Since there are eight subjects, and they will have one of four letters, we want to figure out how many subjects will wind up with a particular letter. So, consider the symbols oooooooo||| (eight o's and three |'s). By permuting these, we can figure out the total number of ways of taking eight people assigning letters to them (where the specific person chosen doesn't matter). There are $\binom{8+4-1}{8} = \binom{11}{8} = 165$ total outcomes (with no upper bound). Next, we want the number of outcomes with $6\le x_A \le 8$. In other words, we want the number of integral solutions to $x_A+x_B+x_C+x_D = 2$ with no upper bounds on any of the variables (and the same for $6\le x_B \le 8$). So, there are $\binom{2+4-1}{2} = \binom{5}{2} = 10$ outcomes where $x_A$ violates the upper bound and another 10 outcomes where $x_B$ violates its upper bound. Next, let's subtract the number of ways that $x_C$ violates its upper bound. We want $4\le x_C \le 8$. So, we want the number of solutions to $x_A+x_B+x_C+x_D = 4$. There are $\binom{4+4-1}{4} = \binom{7}{4} = 35$ such outcomes. Then, we want $3\le x_D \le 8$, which is given by $x_A+x_B+x_C+x_D = 5$. There are $\binom{5+4-1}{5} = \binom{8}{5} = 56$ such outcomes. There only outcomes that can violate the upper bounds for two variables are for $4\le x_C$ and $3\le x_D$. So, finally, we want the number of integral solutions to $x_A+x_B+x_C+x_D = 1$, which is $\binom{1+4-1}{1} = 4$. So, there are $165 - (10+10+35+56) + 4 = 58$ total outcomes from choosing 8 subjects.

Next, you want the number of outcomes with 5 of the 8 getting an A: $x_B+x_C+x_D = 3$. There are $\binom{3+3-1}{3} = \binom{5}{3} = 10$ such outcomes. Then, we want the number of outcomes with $x_D$ violating its upper bound. There is exactly 1 outcome with $x_D=3$. So, that leaves 9 outcomes.

Now, we just divide: $\dfrac{9}{58}$ is the probability that five of the eight subjects get A.
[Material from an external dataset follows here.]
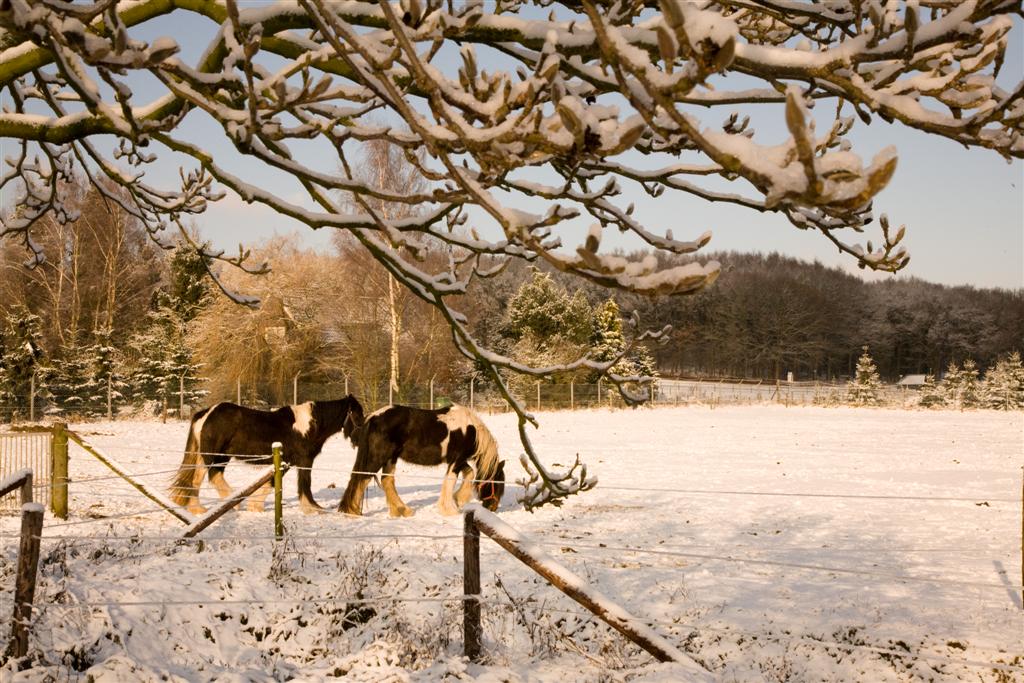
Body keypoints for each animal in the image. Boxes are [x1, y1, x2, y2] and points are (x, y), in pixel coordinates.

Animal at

3. ## Re: Help me with this Probability.

Wait, I may have misread the problem. I was assuming the subjects were indistinguishable. If they are distinguishable, then you need to use a different algorithm.

Instead, the total number of outcomes is $\binom{15}{8}$ (that is the number of ways to choose 8 subjects from the group of 15). Then, the outcomes with 5 A's is given by assuming 5 of the eight are chosen, and choosing the last three from among the remaining 10 subjects: $\binom{10}{3}$.

That means the probability of selecting 5 of 8 with A is $\dfrac{\binom{10}{3}}{\binom{15}{8}} = \dfrac{8}{429}$

4. ## Re: Help me with this Probability.

Yeah Sir.I am a bit confusing with your first post.Anyways,Thank for your Help !

5. ## Re: Help me with this Probability.

Another way to do this: There are a total of 15 people, 5 with "A"s, 10 not with "A"s. The probability the first person chosen has an "A" is 5/15. There are now 14 people, 4 with "A"s so the probability the next person chosen has an "A" is 4/14. Continuing like that, the probability the first five chosen have "A"s is (5/15)(4/14)(3/13)(2/12)(1/11). There are now NO "A"s left so the last three chosen must not have "A"s. The probability that the first 5 people chosen have "A"s and the next three do not is (5/15)(4/14)(3/13)(2/12)(1/11).

If we look for five "A"s and three non-"A"s in a different order we find that, although the fractions are different, we have exactly the same numerators and same denominators so the same total. All we need to find the total is multiply that number by the number of different orders of five "A"s and three non-"A"s. That is 8!/(5! 3!)= (8)(7)(6)/(3)(2)= 56. The probability of three "A"s out of 8 is 56(5/15)(4/14)(3/13)(2/12)(1/11).